The main advantage of trading using opposite Salesforce and AIB Acquisition positions is that it hedges away some unsystematic risk. Because of two separate transactions, even if Salesforce position performs unexpectedly, AIB Acquisition can make up some of the losses. Pair trading also minimizes risk from directional movements in the market. For example, if an entire industry or sector drops because of unexpected headlines, the short position in AIB Acquisition will offset losses from the drop in AIB Acquisition's long position.
The idea behind Salesforce and AIB Acquisition Corp pairs trading is to make the combined position market-neutral, meaning the overall market's direction will not affect its win or loss (or potential downside or upside).
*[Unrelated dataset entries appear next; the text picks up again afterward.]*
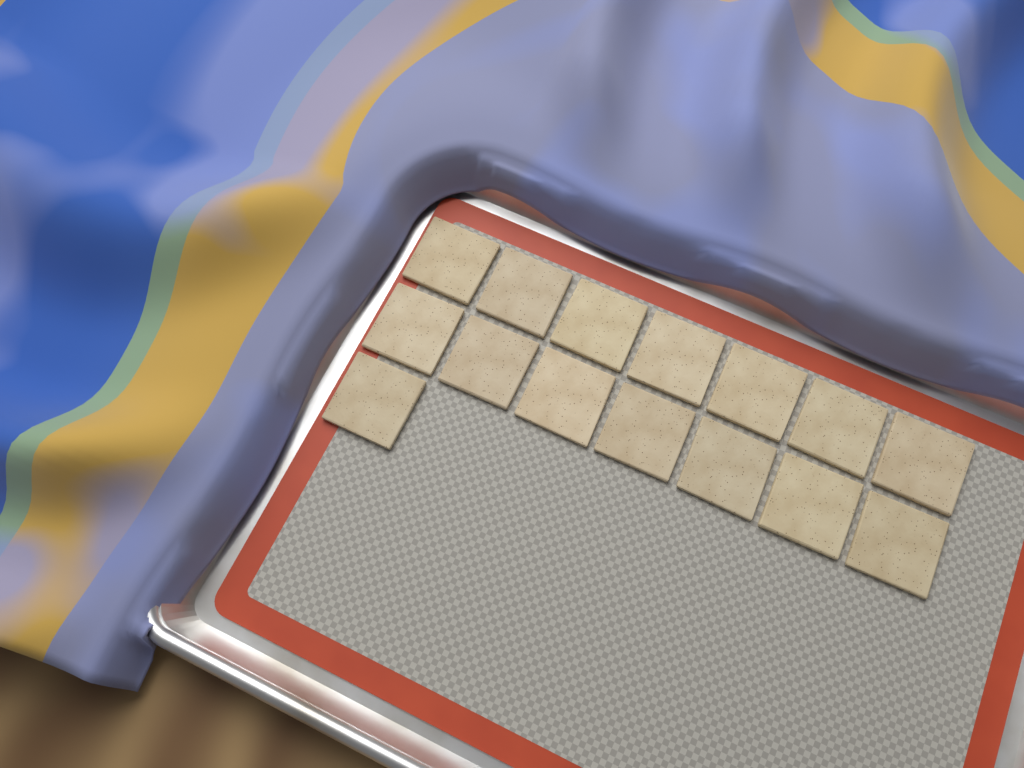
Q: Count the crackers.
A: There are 15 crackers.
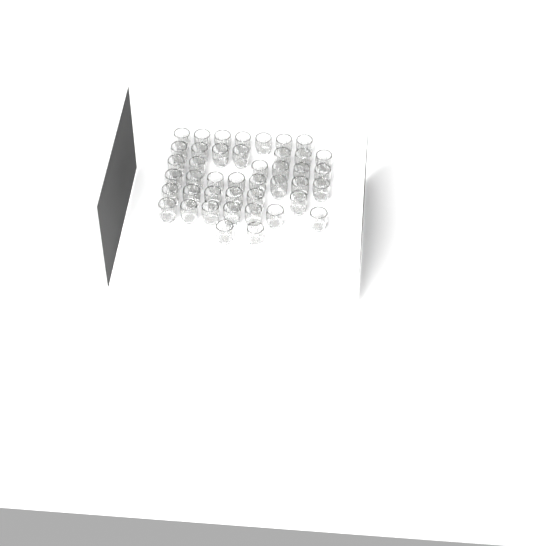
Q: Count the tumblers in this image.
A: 43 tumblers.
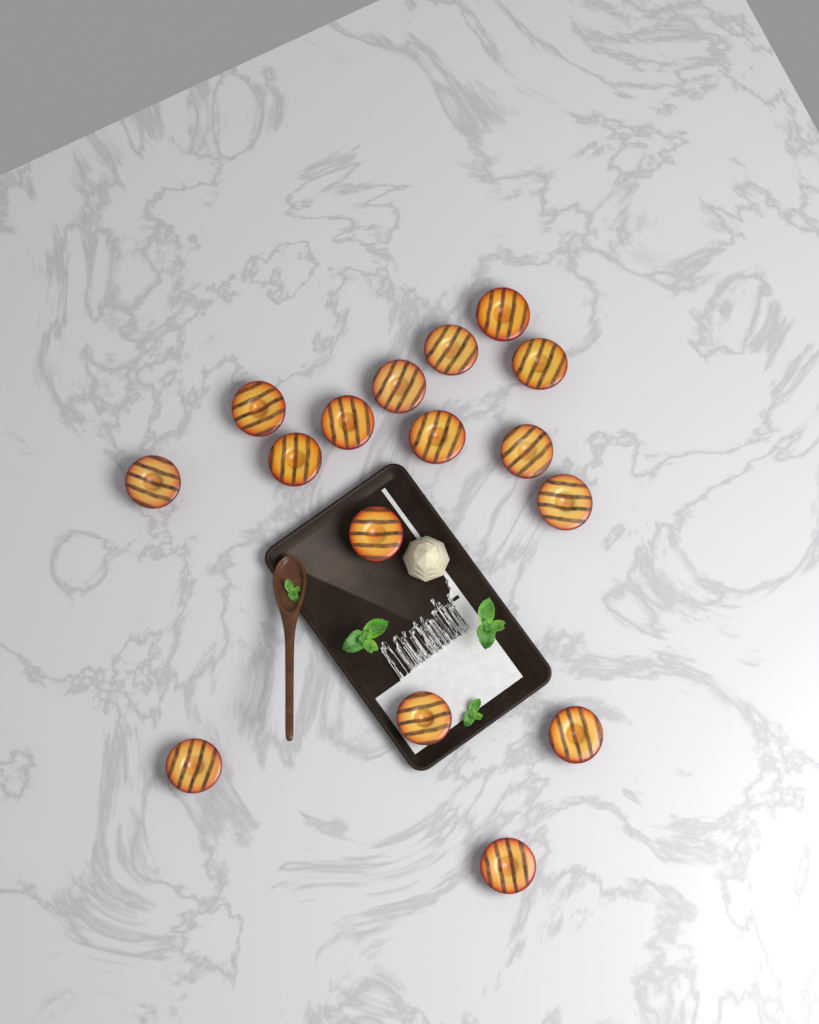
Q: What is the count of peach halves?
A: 16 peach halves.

This can be achieved by designing a pairs trade with two highly correlated stocks or equities that operate in a similar space or sector, making it possible to obtain profits through simple and relatively low-risk investment.
Check out your portfolio center.
Note that this page's information should be used as a complementary analysis to find the right mix of equity instruments to add to your existing portfolios or create a brand new portfolio. You can also try the Cryptocurrency Center module to build and monitor diversified portfolio of extremely risky digital assets and cryptocurrency.